Segundo a coordenadora do Centro Pop, Maria do Amparo Santos Machado, o espaço realiza cerca de 150 atendimentos diários. “Eles chegam aqui às 7h, para tomar banho. Às 8h, a gente serve o café da manhã. Depois disso, alguns repousam, pois temos 10 camas para isso. Na rua, eles não dormem, apenas passam a noite. Também temos um tanque, na parte de trás, onde eles lavam a roupa e ficam esperando secar”, conta.

No local, ainda de acordo com ela, também é servido almoço — são 120 refeições. No mesmo ambiente, a equipe faz o atendimento das pessoas, para saber quais são as demandas — por exemplo, retirada de documentos, cartão do SUS, falar com a família ou atendimento de saúde. Ela ressaltou que o Centro atende pessoas que vêm de todas as partes da cidade, um público bastante rotativo, pois, muitas vezes, as pessoas em situação de rua vão para outros municípios ou mesmo outros estados. “A maioria é usuária de álcool e de outras drogas. Outros, ficam nessa situação por causa de conflitos familiares e de problemas com relacionamentos afetivos. E tem ainda a pobreza, a falta de emprego”, contou Maria.

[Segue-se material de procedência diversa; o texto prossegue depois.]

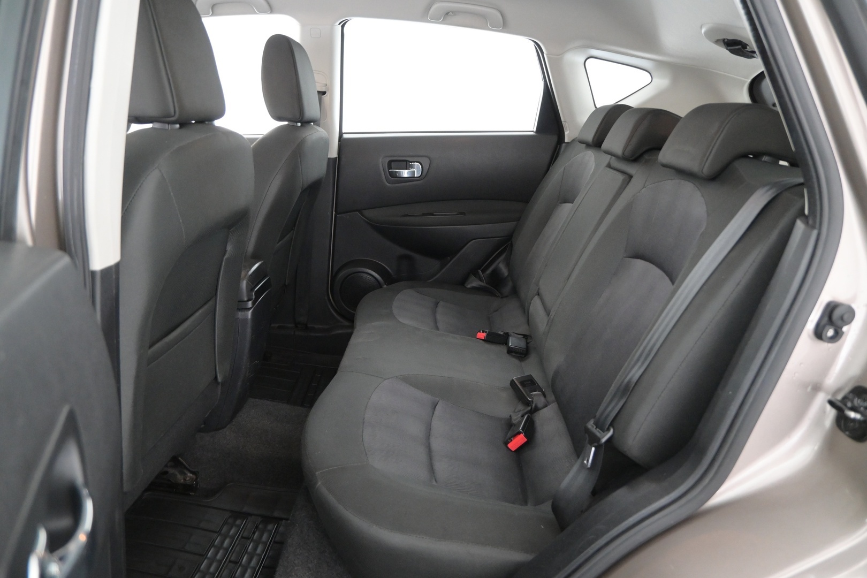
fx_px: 578
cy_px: 289
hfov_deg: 73.7
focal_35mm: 24
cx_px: 434
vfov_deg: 53.1
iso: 3200
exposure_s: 1/25
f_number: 3.5
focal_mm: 16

A coordenadora contou que o espaço também está com uma parceria com o Tribunal Regional do Trabalho (TRT), por meio da qual cerca de 20 pessoas estão fazendo cursos de preparação para o mercado de trabalho. “Depois disso, elas podem ser encaminhadas para um emprego”, comemorou. Outras ações, como exibições de filmes e uma turma de Educação de Jovens e Adultos (EJA), também vêm sendo desenvolvidas no Centro Pop.

Marquises são pontos muito procurados por quem vive na rua

População LGBT também tem acolhida

Parte da população em situação de rua é formada por pessoas do universo LGBT, sobretudo, pessoas trans, que não encontraram apoio da família. Por meio de ações do Governo da Paraíba, João Pessoa também sedia a Casa de Acolhida LGBTQIAPNb+ da Paraíba Cristiana Soares de Farias (Cris Nagô), que é o primeiro equipamento de acolhimento do Brasil para essa população, totalmente financiado com recursos públicos, o que representa um investimento de R$ 300 mil. O espaço atende a um público na faixa etária dos 18 aos 59 anos, que vive em situação de rua,  abandono familiar ou em situação de violência intrafamiliar e doméstica, sem risco iminente de morte.

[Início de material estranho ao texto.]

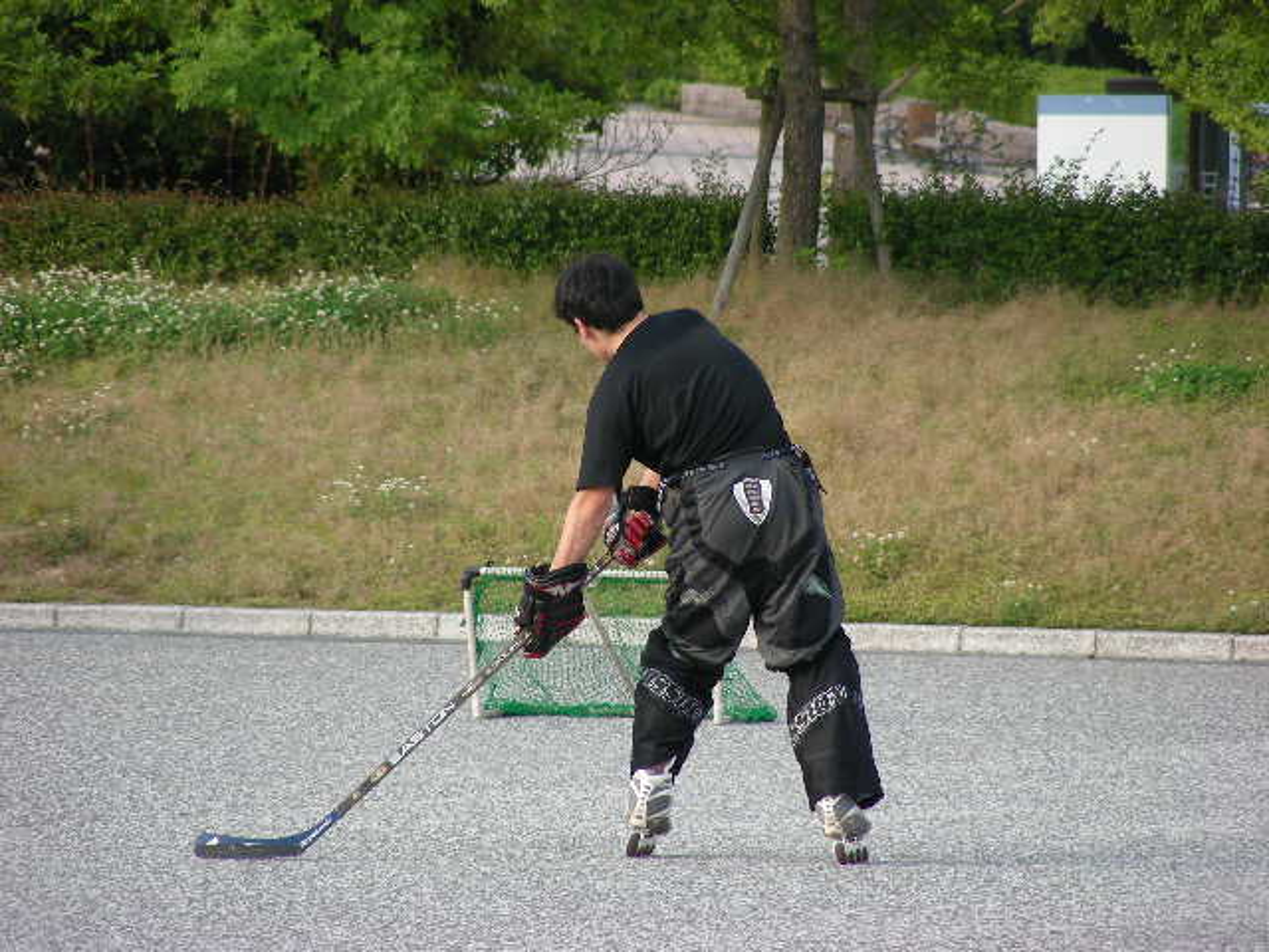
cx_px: 634
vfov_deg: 3.9
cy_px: 476
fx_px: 13931
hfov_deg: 5.2
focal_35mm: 380
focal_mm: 63.3
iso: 50
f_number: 3.5
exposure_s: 1/114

A Casa Cris Nagô integra as ações da Secretaria de Estado da Mulher e da Diversidade Humana (Semdh-PB). Desde a sua criação, em 2022, já realizou o acolhimento de 71 pessoas, por meio de um serviço que conta com uma equipe técnica formada por profissionais de diversas áreas: serviço social, psicologia, pedagogia, jurídico, enfermagem e educação social. Essa equipe realiza o acolhimento depois da triagem feita pelos Espaços LGBTQIAPNb+ Pedro Alves de Souza (João Pessoa) e Luciano Bezerra (Campina Grande).

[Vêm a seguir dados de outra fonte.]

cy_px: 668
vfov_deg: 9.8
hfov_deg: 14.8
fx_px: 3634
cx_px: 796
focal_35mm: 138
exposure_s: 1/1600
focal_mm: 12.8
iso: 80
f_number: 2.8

Atualmente, o espaço está atendendo 20 pessoas. “Nesse processo, é aberto o prontuário e realizado o Plano Individual de Atendimento, no qual é possível identificar as primeiras demandas dessas pessoas e começar a traçar um plano de vida”, explica Laura Brasil, gerente-executiva de direitos sexuais e LGBTQIAPNb+ da Semdh-PB.

Arquidiocese

A Igreja Católica, por meio de serviços pastorais, também realiza ações voltadas à população em situação de rua. De acordo com Zil Bezerra, coordenador da Pastoral da Solidariedade — ligada à Arquidiocese da Paraíba —, o grupo distribui comida para um grupo de 300 a 400 pessoas, duas vezes na semana. “Somos uma equipe do Encontro de Casais com Cristo. Eu faço as compras e levo até a cozinha, onde preparamos a comida. Geralmente, a gente serve no Aratu, em Jacarapé e na Morada Nova”, disse.

Além do grupo que ele integra, há outros, também ligados à Arquidiocese, aos quais ele ajuda na articulação dos dias, horários e locais de atuação. Conforme Zil, todos os dias, um grupo ligado a alguma paróquia de João Pessoa serve refeições às pessoas nas ruas, em algum local do município, seja nas áreas centrais, seja em comunidades periféricas, onde a população se encontra em situação de vulnerabilidade.

“A gente distribui quentinha, sopa, suco de fruta, pão, cachorro-quente, pão com carne moída...”, elencou. Ele disse ainda que a distribuição de refeições se mantém com as contribuições dos próprios integrantes da Pastoral, além da colaboração de fiéis da igreja e também de comerciantes, que doam alimentos.

*Matéria publicada originalmente na edição impressa do dia 25 de agosto de 2024.